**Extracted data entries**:
########################################

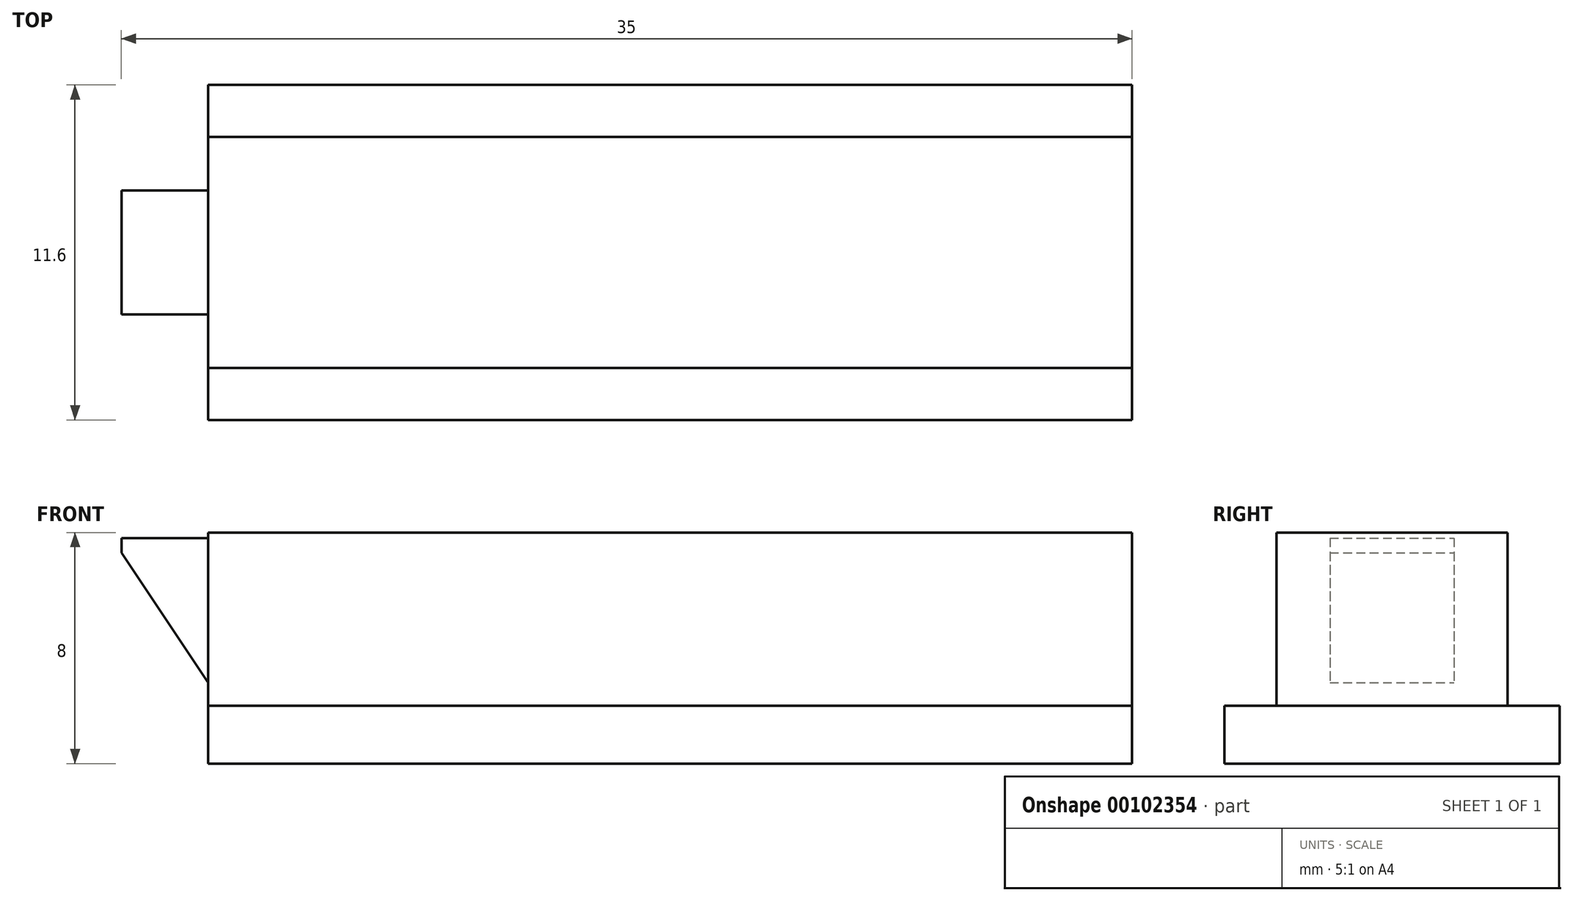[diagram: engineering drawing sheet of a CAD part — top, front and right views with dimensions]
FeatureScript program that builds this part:
annotation { "Feature Type Name" : "Feature", "Feature Type Description" : "" }
export const myFeature = defineFeature(function(context is Context, id is Id, definition is map)
    precondition{}
    {
        {
            var Q0;
            Q0=qCreatedBy(makeId("Front.planeOp"),FACE);
            var sketch = newSketch(context, id + "F0", { "sketchPlane" : qUnion([Q0])});
            skLineSegment(sketch, "E0", {"start": v(-13.84, 0) * mm, "end": v(18.16, 0) * mm});
            skLineSegment(sketch, "E1", {"start": v(18.16, 0) * mm, "end": v(18.16, 8) * mm});
            skLineSegment(sketch, "E2", {"start": v(18.16, 8) * mm, "end": v(-13.84, 8) * mm});
            skLineSegment(sketch, "E3", {"start": v(-13.84, 8) * mm, "end": v(-13.84, 0) * mm});
            skLineSegment(sketch, "E4", {"start": v(-13.84, 7.8) * mm, "end": v(-16.84, 7.8) * mm});
            skLineSegment(sketch, "E5", {"start": v(-16.84, 7.8) * mm, "end": v(-16.84, 7.3) * mm});
            skLineSegment(sketch, "E6", {"start": v(-16.84, 7.3) * mm, "end": v(-13.84, 2.8) * mm});
            skLineSegment(sketch, "E7.0", {"start": v(-13.84, 2) * mm, "end": v(18.16, 2) * mm});
            skSolve(sketch);
        }
        {
            var Q0;
            {var subQ3=sQuery(id+"F0.wireOp",EDGE,"E2");Q0=makeQuery(id+"F0.imprint","IMPRINT",FACE,{"disambiguationData":[TD([[makeQuery(id+"F0.imprint","IMPRINT",EDGE,{"derivedFrom":subQ3}),1.0]])]});}
            extrude(context, id + "F1", {"entities" : qUnion([Q0]), "endBound" : BoundingType.SYMMETRIC, "depth" : 8 * mm});
        }
        {
            var Q0;
            {var subQ0=sQuery(id+"F0.wireOp",EDGE,"E4");Q0=makeQuery(id+"F0.imprint","IMPRINT",FACE,{"disambiguationData":[TD([[makeQuery(id+"F0.imprint","IMPRINT",EDGE,{"derivedFrom":subQ0}),1.0]])]});}
            extrude(context, id + "F2", {"entities" : qUnion([Q0]), "endBound" : BoundingType.SYMMETRIC, "depth" : 4.3 * mm});
        }
        {
            var Q0;
            {var subQ0=sQuery(id+"F0.wireOp",EDGE,"E0");Q0=makeQuery(id+"F0.imprint","IMPRINT",FACE,{"disambiguationData":[TD([[makeQuery(id+"F0.imprint","IMPRINT",EDGE,{"derivedFrom":subQ0}),1.0]])]});}
            extrude(context, id + "F3", {"entities" : qUnion([Q0]), "endBound" : BoundingType.SYMMETRIC, "depth" : 11.6 * mm});
        }
    });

########################################

**WORK INSTRUCTIONS**:
Substitute "BoundingType.BLIND" for every occurrence of "BoundingType.SYMMETRIC" in all the rows above, and reproduce the rows with nothing else changed. Leave the pictures out of your answer.

**SOLUTION**:
[diagram: engineering drawing sheet of a CAD part — top, front and right views with dimensions]
FeatureScript program that builds this part:
annotation { "Feature Type Name" : "Feature", "Feature Type Description" : "" }
export const myFeature = defineFeature(function(context is Context, id is Id, definition is map)
    precondition{}
    {
        {
            var Q0;
            Q0=qCreatedBy(makeId("Front.planeOp"),FACE);
            var sketch = newSketch(context, id + "F0", { "sketchPlane" : qUnion([Q0])});
            skLineSegment(sketch, "E0", {"start": v(-13.84, 0) * mm, "end": v(18.16, 0) * mm});
            skLineSegment(sketch, "E1", {"start": v(18.16, 0) * mm, "end": v(18.16, 8) * mm});
            skLineSegment(sketch, "E2", {"start": v(18.16, 8) * mm, "end": v(-13.84, 8) * mm});
            skLineSegment(sketch, "E3", {"start": v(-13.84, 8) * mm, "end": v(-13.84, 0) * mm});
            skLineSegment(sketch, "E4", {"start": v(-13.84, 7.8) * mm, "end": v(-16.84, 7.8) * mm});
            skLineSegment(sketch, "E5", {"start": v(-16.84, 7.8) * mm, "end": v(-16.84, 7.3) * mm});
            skLineSegment(sketch, "E6", {"start": v(-16.84, 7.3) * mm, "end": v(-13.84, 2.8) * mm});
            skLineSegment(sketch, "E7.0", {"start": v(-13.84, 2) * mm, "end": v(18.16, 2) * mm});
            skSolve(sketch);
        }
        {
            var Q0;
            {var subQ3=sQuery(id+"F0.wireOp",EDGE,"E2");Q0=makeQuery(id+"F0.imprint","IMPRINT",FACE,{"disambiguationData":[TD([[makeQuery(id+"F0.imprint","IMPRINT",EDGE,{"derivedFrom":subQ3}),1.0]])]});}
            extrude(context, id + "F1", {"entities" : qUnion([Q0]), "endBound" : BoundingType.BLIND, "depth" : 8 * mm});
        }
        {
            var Q0;
            {var subQ0=sQuery(id+"F0.wireOp",EDGE,"E4");Q0=makeQuery(id+"F0.imprint","IMPRINT",FACE,{"disambiguationData":[TD([[makeQuery(id+"F0.imprint","IMPRINT",EDGE,{"derivedFrom":subQ0}),1.0]])]});}
            extrude(context, id + "F2", {"entities" : qUnion([Q0]), "endBound" : BoundingType.BLIND, "depth" : 4.3 * mm});
        }
        {
            var Q0;
            {var subQ0=sQuery(id+"F0.wireOp",EDGE,"E0");Q0=makeQuery(id+"F0.imprint","IMPRINT",FACE,{"disambiguationData":[TD([[makeQuery(id+"F0.imprint","IMPRINT",EDGE,{"derivedFrom":subQ0}),1.0]])]});}
            extrude(context, id + "F3", {"entities" : qUnion([Q0]), "endBound" : BoundingType.BLIND, "depth" : 11.6 * mm});
        }
    });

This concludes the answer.